3.2.2 En tout état de cause, la décision de la vice-présidence du Tribunal civil du 18 août 2025 est conforme au droit, puisque le changement d’avocat a été effectivement requis en première instance pour des raisons de convenance personnelle, afin que le conseil ayant défendu la recourante dans le cadre des procédures en mesures protectrices de l’union conjugale puisse également intervenir pour la défendre dans la procédure de divorce.

Par conséquent, c’est avec raison que la vice-présidence du Tribunal civil est arrivée à la conclusion qu’en l’absence d’un juste motif, elle ne pouvait pas accéder à la demande de changement d’avocat, cela quand bien même le conseil actuel de la recourante, particulièrement compréhensive, avait déclaré ne pas s’opposer au changement d’avocat.

Le rejet du changement d’avocat est d’autant plus compréhensible que la recourante a, sur recours, finalement renoncé à sa représentation par son ancienne avocate en sollicitant la nomination d’un nouveau conseil. Cela dénote qu’il ne lui était pas aussi impérieux de poursuivre avec sa précédente avocate et qu’elle était disposée à être représentée par un conseil ne connaissant pas déjà la complexité de sa situation familiale.

Le refus du changement de conseil a pour conséquence que la recourante dispose du choix entre la poursuite de sa représentation par son avocate actuelle, aux conditions de l’assistance juridique, ou de persister dans sa renonciation, avec pour conséquence qu’elle devra rémunérer, par ses propres moyens, un nouveau conseil de son choix.

4.             Sauf exceptions non réalisées en l'espèce, il n'est pas perçu de frais judiciaires pour la procédure d'assistance juridique (art. 119 al. 6 CPC). Il n'y a pas lieu à l'octroi de dépens.

* * * * *


PAR CES MOTIFS,
LA VICE-PRÉSIDENTE DE LA COUR :


Déclare irrecevable le recours formé par A______ contre la décision rendue le 18 août 2025 par la vice-présidence du Tribunal civil dans la cause AC/1102/2024.

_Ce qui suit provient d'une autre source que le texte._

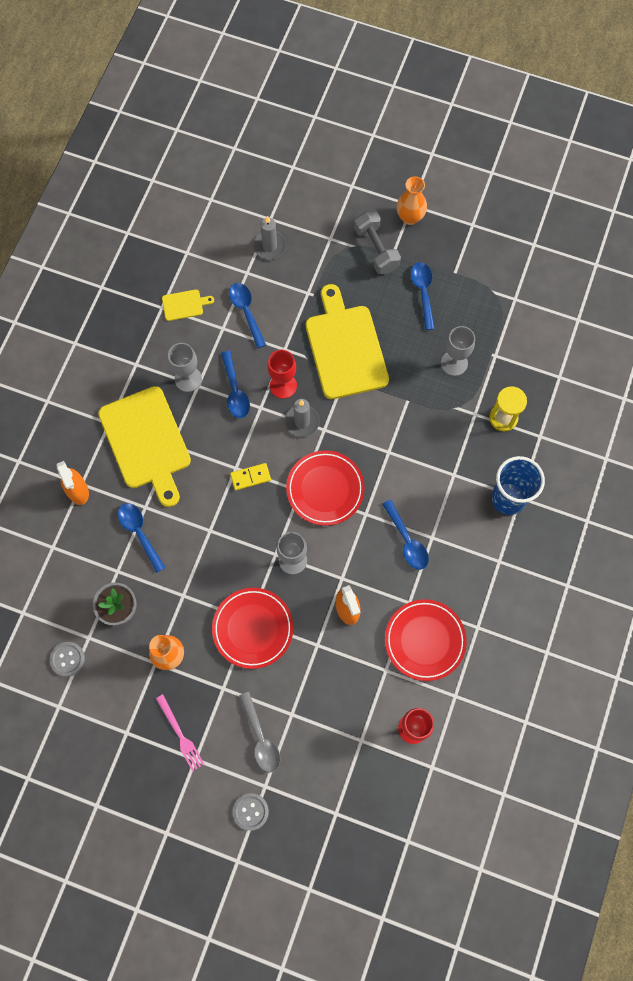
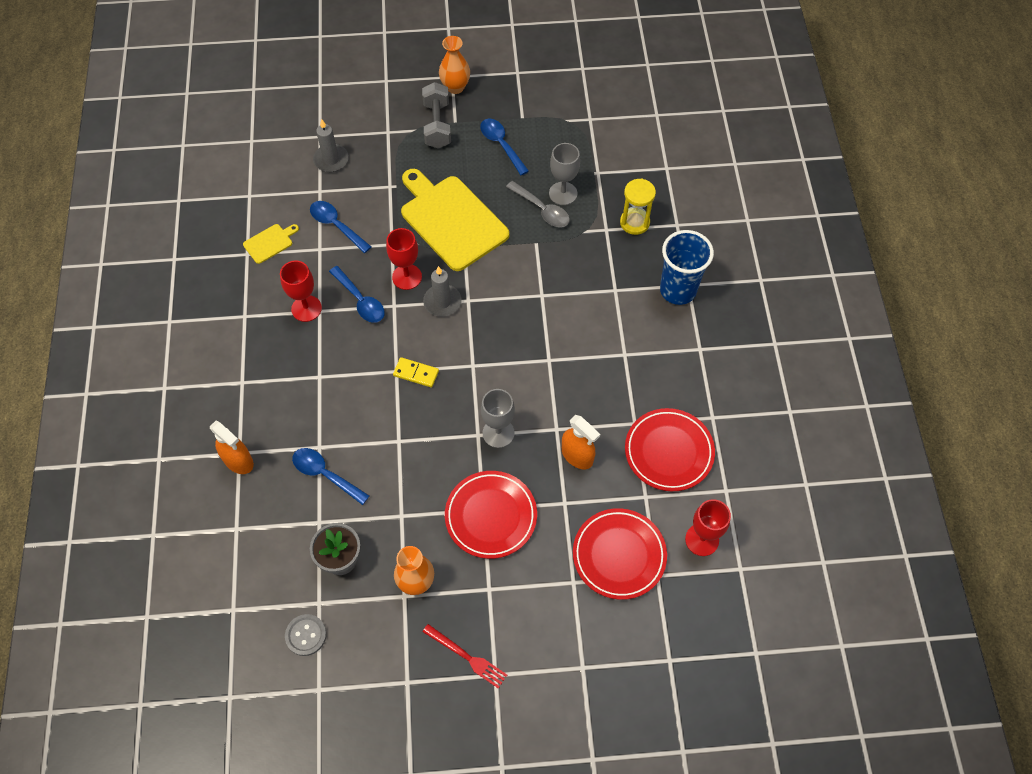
camera: 25 degrees left, 10 degrees down
yellow cutting board [98,386,191,507] -> none
pink fork [156,694,204,771] -> red fork [422,624,507,689]
grey goblet [168,343,202,392] -> red goblet [280,261,322,322]
yellow domino [230,463,271,491] -> yellow domino turned 60 degrees clockwise [393,357,439,388]
grey button [233,793,269,831] -> none
grey spoon [239,692,280,773] -> grey spoon moved to [506,181,570,227]
red plate [286,450,365,526] -> red plate moved to [573,508,667,600]
grey dumbbell [354,211,401,274] -> grey dumbbell turned 45 degrees clockwise [422,82,451,149]
blue spoon [382,500,429,570] -> none

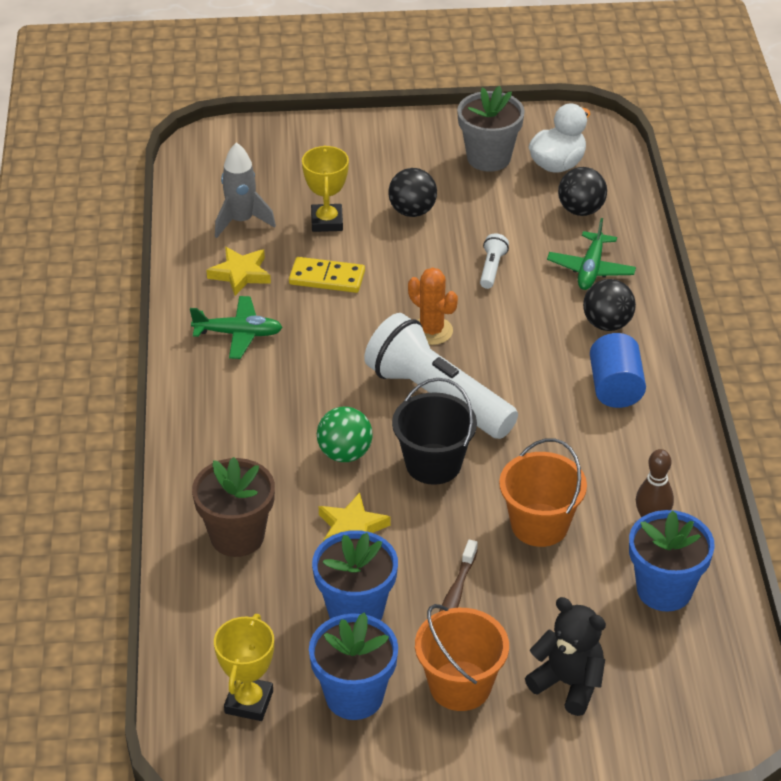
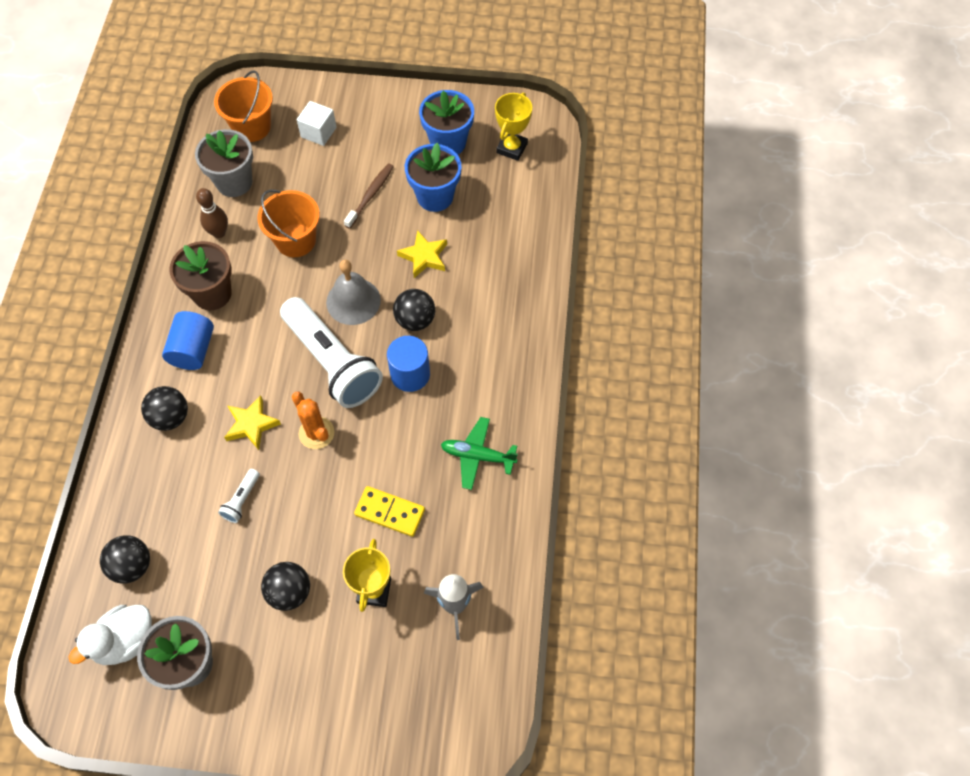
camera: 170 degrees left, 20 degrees up
brown flower pot [192,457,275,557] -> brown flower pot moved to [169,241,232,310]
yellow star [206,247,271,296] -> yellow star moved to [224,396,281,450]
green ball [317,407,373,462] -> black ball [393,289,435,331]
black bucket [392,378,477,485] -> grey bell [326,260,381,325]
orange bucket [415,604,509,711] -> orange bucket moved to [214,71,273,142]
black teddy bear [525,597,606,716] -> white cube [297,101,337,146]
green plane [547,218,636,290] -> none
blue flower pot [629,510,715,612] -> grey flower pot [195,129,253,197]
none -> blue cylinder [387,336,430,392]

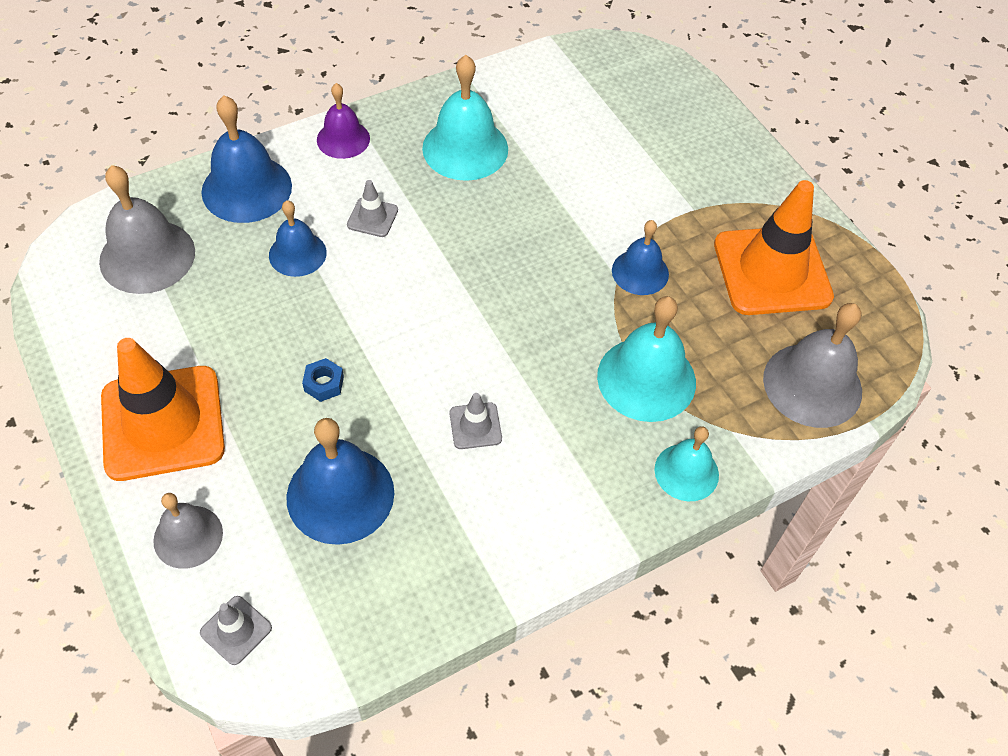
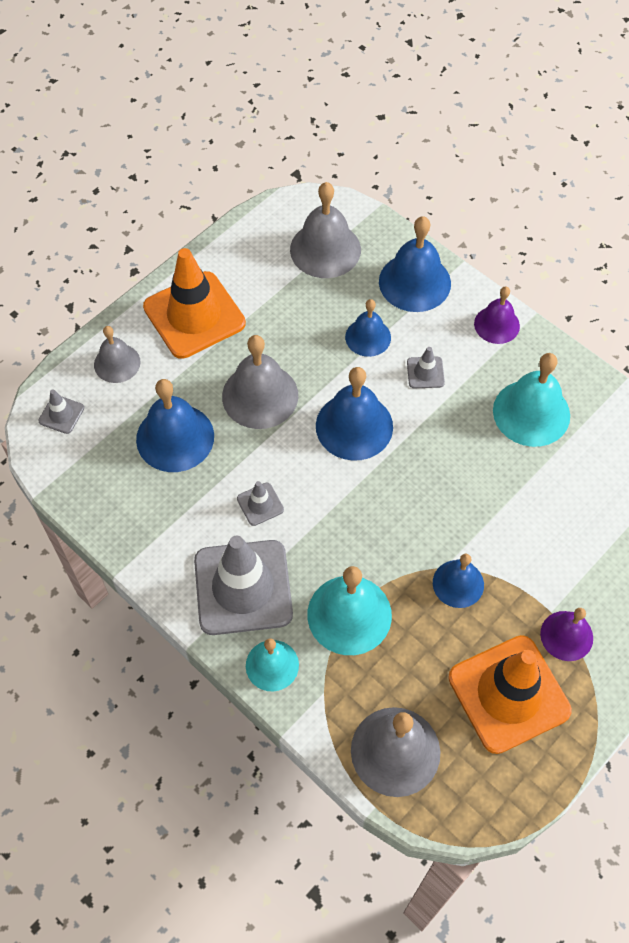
camera: 75 degrees right, 5 degrees up
blue nut [302,358,344,402] -> grey bell [222,335,298,429]
none -> grey traffic cone [194,536,293,635]
none -> blue bell [316,367,393,461]
none -> purple bell [540,608,593,661]

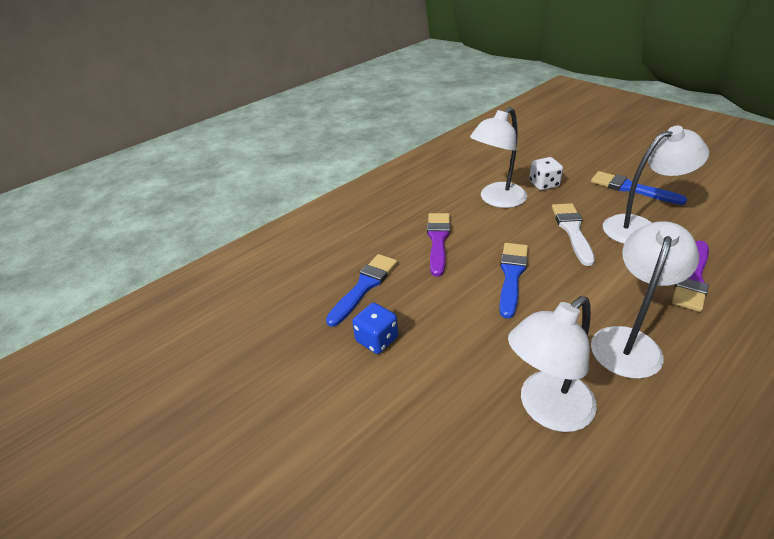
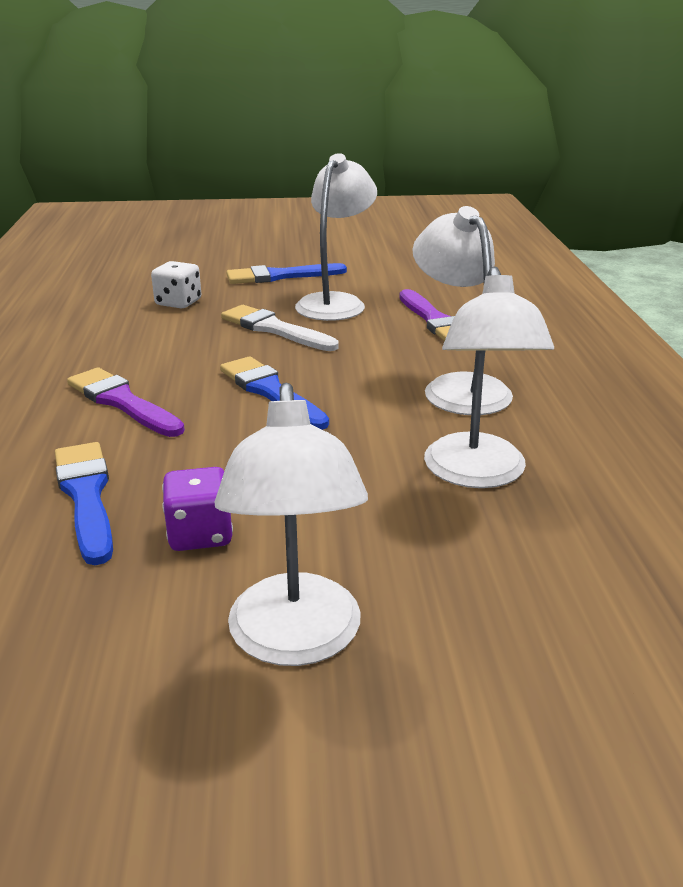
camera: 55 degrees left, 10 degrees down
blue dice [352,303,398,354] -> purple dice [162,467,233,551]
white lamp [470,107,527,208] -> white lamp moved to [215,383,368,666]

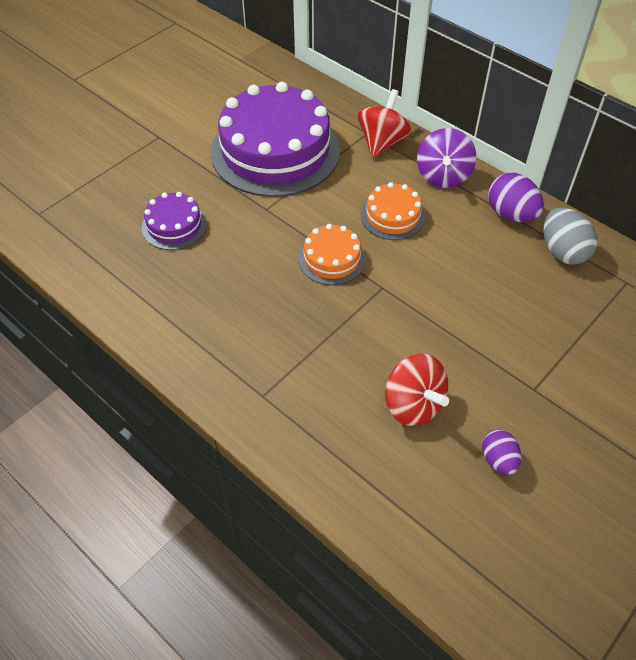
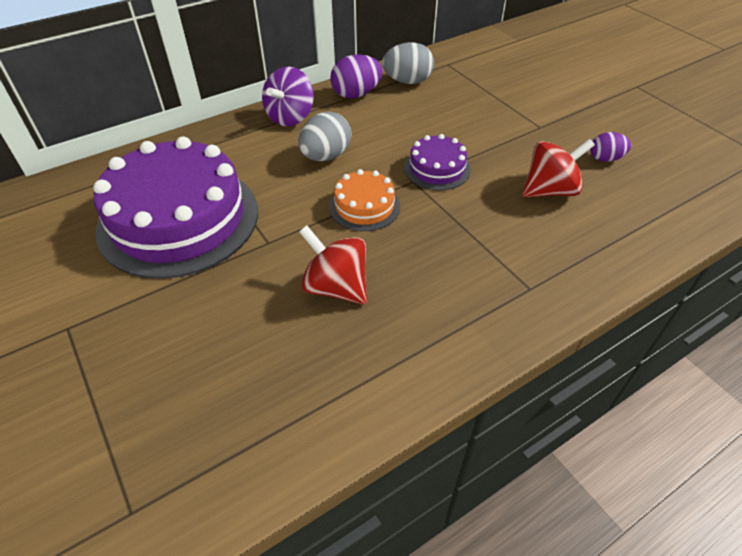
camera: 75 degrees left, 5 degrees down
purple cake [142,192,207,250] -> purple cake moved to [404,134,471,190]
red spinning top [358,89,411,158] -> red spinning top moved to [299,226,367,304]
orange cake [361,182,425,240] -> grey egg [298,111,351,161]
purple spinning top [417,128,476,188] -> purple spinning top turned 90 degrees clockwise [262,67,314,126]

Déboute A______ de toutes autres conclusions.

Dit qu'il n'est pas perçu de frais judiciaires pour le recours, ni alloué de dépens.

Notifie une copie de la présente décision à A______ (art. 327 al. 5 CPC et 8 al. 3 RAJ).

Siégeant :

Madame Verena PEDRAZZINI RIZZI, vice-présidente; Madame Victoria PALLUD, greffière.

 

 

 

 

 

 

 

 

 

 

 

 

Indication des voies de recours :

 

Conformément aux art. 72 ss de la loi fédérale sur le Tribunal fédéral du 17 juin 2005 (LTF; RS 173.110), la présente décision peut être portée dans les trente jours qui suivent sa notification avec expédition complète (art. 100 al. 1 LTF) par-devant le Tribunal fédéral par la voie du recours en matière civile.

 

Le recours doit être adressé au Tribunal fédéral, 1000 Lausanne 14.